- [Required action]: Beginning with the first line of the data below, extract each line up to and including the one containing "left elbow: (130, 292)". Copy them exactly and add nothing.

━━━ Records for this exercise ━━━

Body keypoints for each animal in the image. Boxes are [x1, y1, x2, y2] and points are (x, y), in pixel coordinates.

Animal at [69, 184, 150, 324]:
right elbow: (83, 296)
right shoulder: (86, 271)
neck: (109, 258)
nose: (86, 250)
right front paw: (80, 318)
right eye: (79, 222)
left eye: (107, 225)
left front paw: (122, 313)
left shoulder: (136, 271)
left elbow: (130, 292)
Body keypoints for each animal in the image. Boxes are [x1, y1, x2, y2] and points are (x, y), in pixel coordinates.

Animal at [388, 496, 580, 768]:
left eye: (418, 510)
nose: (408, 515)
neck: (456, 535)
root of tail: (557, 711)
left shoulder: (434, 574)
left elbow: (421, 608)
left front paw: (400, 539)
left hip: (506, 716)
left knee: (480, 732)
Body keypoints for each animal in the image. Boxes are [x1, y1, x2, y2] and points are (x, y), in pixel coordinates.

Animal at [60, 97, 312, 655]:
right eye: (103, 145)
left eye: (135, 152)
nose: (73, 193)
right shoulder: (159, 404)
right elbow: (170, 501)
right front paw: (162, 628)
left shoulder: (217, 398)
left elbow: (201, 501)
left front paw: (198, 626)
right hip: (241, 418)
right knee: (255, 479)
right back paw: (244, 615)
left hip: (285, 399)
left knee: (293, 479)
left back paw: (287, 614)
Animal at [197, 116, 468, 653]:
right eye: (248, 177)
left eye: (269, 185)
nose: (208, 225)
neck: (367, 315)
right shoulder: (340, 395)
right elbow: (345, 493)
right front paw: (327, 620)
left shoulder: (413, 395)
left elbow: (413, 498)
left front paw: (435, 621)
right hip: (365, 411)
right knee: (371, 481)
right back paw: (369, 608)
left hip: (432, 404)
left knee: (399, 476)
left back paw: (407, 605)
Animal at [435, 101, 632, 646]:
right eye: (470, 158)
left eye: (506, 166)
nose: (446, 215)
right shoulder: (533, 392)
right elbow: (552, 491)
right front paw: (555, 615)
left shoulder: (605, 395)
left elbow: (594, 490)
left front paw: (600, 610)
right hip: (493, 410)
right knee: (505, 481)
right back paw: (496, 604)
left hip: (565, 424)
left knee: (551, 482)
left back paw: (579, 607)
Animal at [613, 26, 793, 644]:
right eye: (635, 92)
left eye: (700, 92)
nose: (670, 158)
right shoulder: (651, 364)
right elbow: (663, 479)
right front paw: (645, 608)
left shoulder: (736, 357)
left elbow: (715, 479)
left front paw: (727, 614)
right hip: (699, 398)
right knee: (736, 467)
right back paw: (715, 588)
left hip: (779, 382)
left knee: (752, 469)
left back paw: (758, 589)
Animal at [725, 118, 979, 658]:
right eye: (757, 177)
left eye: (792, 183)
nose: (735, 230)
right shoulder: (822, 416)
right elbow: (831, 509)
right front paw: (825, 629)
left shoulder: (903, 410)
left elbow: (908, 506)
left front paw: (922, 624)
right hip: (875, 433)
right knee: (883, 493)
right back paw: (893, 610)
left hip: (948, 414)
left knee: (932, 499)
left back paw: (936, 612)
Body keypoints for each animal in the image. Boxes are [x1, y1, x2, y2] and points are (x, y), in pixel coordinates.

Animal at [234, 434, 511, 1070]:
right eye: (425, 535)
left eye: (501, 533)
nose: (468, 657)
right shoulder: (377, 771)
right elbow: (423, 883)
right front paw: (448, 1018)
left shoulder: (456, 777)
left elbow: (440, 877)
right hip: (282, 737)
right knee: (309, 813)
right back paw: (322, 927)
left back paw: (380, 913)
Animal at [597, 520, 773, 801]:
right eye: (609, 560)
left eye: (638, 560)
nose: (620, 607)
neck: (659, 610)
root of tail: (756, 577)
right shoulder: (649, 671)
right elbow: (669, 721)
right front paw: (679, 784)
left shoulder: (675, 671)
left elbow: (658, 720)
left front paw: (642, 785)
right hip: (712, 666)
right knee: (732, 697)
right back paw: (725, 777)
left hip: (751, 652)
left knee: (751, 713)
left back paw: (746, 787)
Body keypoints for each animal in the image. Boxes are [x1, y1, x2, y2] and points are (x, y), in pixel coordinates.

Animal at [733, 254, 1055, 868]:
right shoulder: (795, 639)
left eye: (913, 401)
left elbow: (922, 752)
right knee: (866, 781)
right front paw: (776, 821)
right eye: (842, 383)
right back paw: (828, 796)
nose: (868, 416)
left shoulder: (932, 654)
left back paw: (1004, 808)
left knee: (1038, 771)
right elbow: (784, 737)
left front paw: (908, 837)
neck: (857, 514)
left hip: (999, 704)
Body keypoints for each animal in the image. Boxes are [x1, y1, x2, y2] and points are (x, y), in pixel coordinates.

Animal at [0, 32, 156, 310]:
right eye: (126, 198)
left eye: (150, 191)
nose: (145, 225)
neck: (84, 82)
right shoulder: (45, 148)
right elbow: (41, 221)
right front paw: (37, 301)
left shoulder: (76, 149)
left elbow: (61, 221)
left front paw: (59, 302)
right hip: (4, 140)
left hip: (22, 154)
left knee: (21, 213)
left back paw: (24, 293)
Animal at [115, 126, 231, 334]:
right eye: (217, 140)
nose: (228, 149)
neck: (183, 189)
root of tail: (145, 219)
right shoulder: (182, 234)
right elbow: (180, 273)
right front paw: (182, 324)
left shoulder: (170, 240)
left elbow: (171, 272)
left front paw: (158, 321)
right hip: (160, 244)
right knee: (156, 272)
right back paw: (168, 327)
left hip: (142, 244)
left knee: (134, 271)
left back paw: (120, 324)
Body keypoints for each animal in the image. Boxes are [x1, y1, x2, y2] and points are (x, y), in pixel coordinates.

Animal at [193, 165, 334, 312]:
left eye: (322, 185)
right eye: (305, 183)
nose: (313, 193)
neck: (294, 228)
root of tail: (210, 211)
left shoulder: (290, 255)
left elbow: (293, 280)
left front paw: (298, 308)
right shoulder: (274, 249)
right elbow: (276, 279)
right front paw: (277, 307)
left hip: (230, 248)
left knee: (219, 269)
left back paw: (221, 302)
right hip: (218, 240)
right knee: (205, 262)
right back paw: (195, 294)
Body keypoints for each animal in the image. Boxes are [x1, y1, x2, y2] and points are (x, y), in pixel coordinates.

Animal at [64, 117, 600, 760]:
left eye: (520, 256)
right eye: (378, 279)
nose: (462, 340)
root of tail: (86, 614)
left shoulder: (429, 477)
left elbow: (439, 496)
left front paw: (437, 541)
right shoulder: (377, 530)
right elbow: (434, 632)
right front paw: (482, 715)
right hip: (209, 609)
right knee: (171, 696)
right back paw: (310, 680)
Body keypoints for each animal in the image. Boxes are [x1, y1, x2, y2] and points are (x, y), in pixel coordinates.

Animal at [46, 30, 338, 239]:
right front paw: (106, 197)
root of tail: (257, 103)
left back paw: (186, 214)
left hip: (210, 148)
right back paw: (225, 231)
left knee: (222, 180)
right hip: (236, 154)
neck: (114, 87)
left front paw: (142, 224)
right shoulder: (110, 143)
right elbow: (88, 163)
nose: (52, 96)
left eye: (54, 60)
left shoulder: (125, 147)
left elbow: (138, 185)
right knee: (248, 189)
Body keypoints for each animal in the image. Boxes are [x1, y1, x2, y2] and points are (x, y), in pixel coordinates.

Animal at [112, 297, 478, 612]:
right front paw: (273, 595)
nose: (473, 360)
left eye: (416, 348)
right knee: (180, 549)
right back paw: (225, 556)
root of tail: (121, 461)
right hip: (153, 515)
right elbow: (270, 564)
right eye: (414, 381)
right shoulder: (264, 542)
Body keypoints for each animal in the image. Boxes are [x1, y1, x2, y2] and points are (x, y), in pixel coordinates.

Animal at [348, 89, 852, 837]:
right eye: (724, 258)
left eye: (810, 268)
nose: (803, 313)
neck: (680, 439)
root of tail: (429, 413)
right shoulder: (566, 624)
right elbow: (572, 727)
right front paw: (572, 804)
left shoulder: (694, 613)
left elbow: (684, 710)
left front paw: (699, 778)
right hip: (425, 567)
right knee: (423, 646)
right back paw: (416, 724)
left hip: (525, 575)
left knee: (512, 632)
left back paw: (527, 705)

━━━

- [Exercise solution]:
Body keypoints for each animal in the image. Boxes are [x1, y1, x2, y2] and points are (x, y), in pixel coordinates.

Animal at [69, 184, 150, 324]:
right elbow: (83, 296)
right shoulder: (86, 271)
neck: (109, 258)
nose: (86, 250)
right front paw: (80, 318)
right eye: (79, 222)
left eye: (107, 225)
left front paw: (122, 313)
left shoulder: (136, 271)
left elbow: (130, 292)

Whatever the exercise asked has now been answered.